China is slowing its plan to build a six-carrier fleet by putting construction of two aircraft carriers on hold due to technical challenges and high costs.
The National Interest reported on Dec. 9 that military insiders revealed that plans for a fifth carrier have been stalled.
The Hong Kong-based South China Morning Post reported that military insiders told the paper that “technical challenges and high costs had put the brakes on the program.” The move would effectively scuttle the People’s Liberation Army Navy (PLAN) strategy of using redundancy for its northern, eastern and southern fleets to push back the American Carrier Strike Groups that now freely transit the Pacific.
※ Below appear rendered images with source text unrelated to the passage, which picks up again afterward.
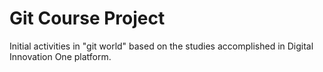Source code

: # Git Course Project

Initial activities in "git world" based on the studies accomplished in Digital Innovation One platform.

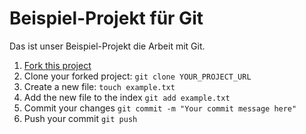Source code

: # Beispiel-Projekt für Git

Das ist unser Beispiel-Projekt die Arbeit mit Git.

1. [Fork this project](https://github.com/hielsnoppe/bmh-git-example/fork)
2. Clone your forked project: `git clone YOUR_PROJECT_URL`
3. Create a new file: `touch example.txt`
4. Add the new file to the index `git add example.txt`
5. Commit your changes `git commit -m "Your commit message here"`
6. Push your commit `git push`
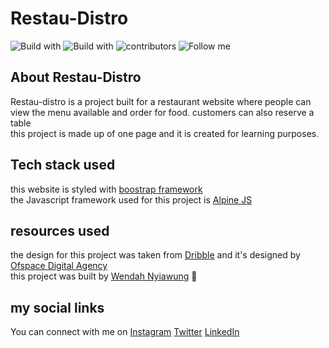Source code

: # Restau-Distro
![Build with](https://img.shields.io/badge/Build%20with-Boostrap-blue)
![Build with](https://img.shields.io/badge/Build%20with-Alpine%20Js-red)
![contributors](https://img.shields.io/badge/Contributors-1-green)
![Follow me](https://img.shields.io/twitter/follow/wendahdesmond?label=Follow&style=social)

## About Restau-Distro
Restau-distro is a project built for a restaurant website where people can view the menu available and order for food. customers can also reserve a table <br>
this project is made up of one page and it is created for learning purposes. <br>

## Tech stack used
this website is styled with [boostrap framework](https://getbootstrap.com/) <br>
the Javascript framework used for this project is [Alpine JS](https://github.com/alpinejs/alpine) <br>

## resources used
the design for this project was taken from [Dribble](https://dribbble.com/shots/5480149-Cafe-Bistro-Restaurant-landing-page) and it's designed by [Ofspace Digital Agency](https://dribbble.com/ofspaceuxui)<br>
this project was built by [Wendah Nyiawung](https://github.com/WendahNyiawung) 📖

## my social links
You can connect with me on
[Instagram](https://www.instagram.com/nyiawungtech/)
[Twitter](https://twitter.com/wendahdesmond)
[LinkedIn](https://www.linkedin.com/in/wendah-nyiawung-70b161178/)

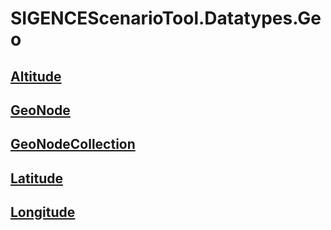 # SIGENCEScenarioTool.Datatypes.Geo
## [Altitude](./T_Altitude.md)
## [GeoNode](./T_GeoNode.md)
## [GeoNodeCollection](./T_GeoNodeCollection.md)
## [Latitude](./T_Latitude.md)
## [Longitude](./T_Longitude.md)
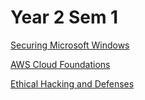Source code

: # Year 2 Sem 1

[Securing Microsoft Windows](Year%202%20Sem%201%20c22b36e19d2d42eabe482c42f838bed8/Securing%20Microsoft%20Windows%20db514d68f3b044adb4df587830e94d33.md)

[AWS Cloud Foundations](Year%202%20Sem%201%20c22b36e19d2d42eabe482c42f838bed8/AWS%20Cloud%20Foundations%20c65700edbf514464869b8164437d9d2d.md)

[Ethical Hacking and Defenses](Year%202%20Sem%201%20c22b36e19d2d42eabe482c42f838bed8/Ethical%20Hacking%20and%20Defenses%200118e5ae8dc848a1892fabd5b9bfc3a8.md)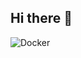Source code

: ## Hi there 👋

![Docker](https://img.shields.io/badge/docker-containers-%232496ED?style=flat&logo=docker)

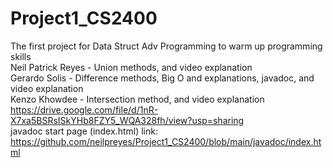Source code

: # Project1_CS2400
The first project for Data Struct Adv Programming to warm up programming skills  
Neil Patrick Reyes - Union methods, and video explanation  
Gerardo Solis - Difference methods, Big O and explanations, javadoc, and video explanation   
Kenzo Khowdee - Intersection method, and video explanation  
https://drive.google.com/file/d/1nR-X7xa5BSRsISkYHb8FZY5_WQA328fh/view?usp=sharing  
javadoc start page (index.html) link: https://github.com/neilpreyes/Project1_CS2400/blob/main/javadoc/index.html
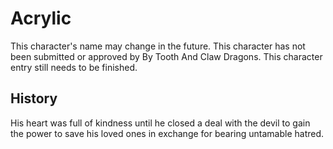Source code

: # Acrylic

This character's name may change in the future. This character has not been submitted or approved by By Tooth And Claw Dragons. This character entry still needs to be finished.

## History

His heart was full of kindness until he closed a deal with the devil to gain the power to save his loved ones in exchange for bearing untamable hatred.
The six-carrier Chinese deployment strategy was seen as a direct confrontation with the U.S. Navy’s 11 deployable nuclear-powered carriers, plus 9 helicopter assault ships that can launch state-of-arts F-35 configured Naval deck take-off and Marine jump jets.
During three decades of economic engagement with the United States, China’s GDP grew from $347 billion in 1989 to $12.2 trillion in 2018. But relatively unnoticed until recently, China’s military budget spiked from $19.3 billion to $250 billion during the same period. China’s military spending came in second place behind the $649 billion U.S. budget, and far above Saudi Arabia’s $67.6 billion budget, according to a report by Defense News.
China moved from spending mostly on defense to dramatically focusing on offensive weapons when Chinese leader Xi Jinping announced in April 2016 that he had taken personal command of China’s armed forces, including the People’s Liberation Army (PLA). In addition to his role as chairman of the Central Military Commission that oversaw the army, Xi took direct control as head of the new Joint Operations Command Center, effectively making him the sole PLA operational commander in time of war.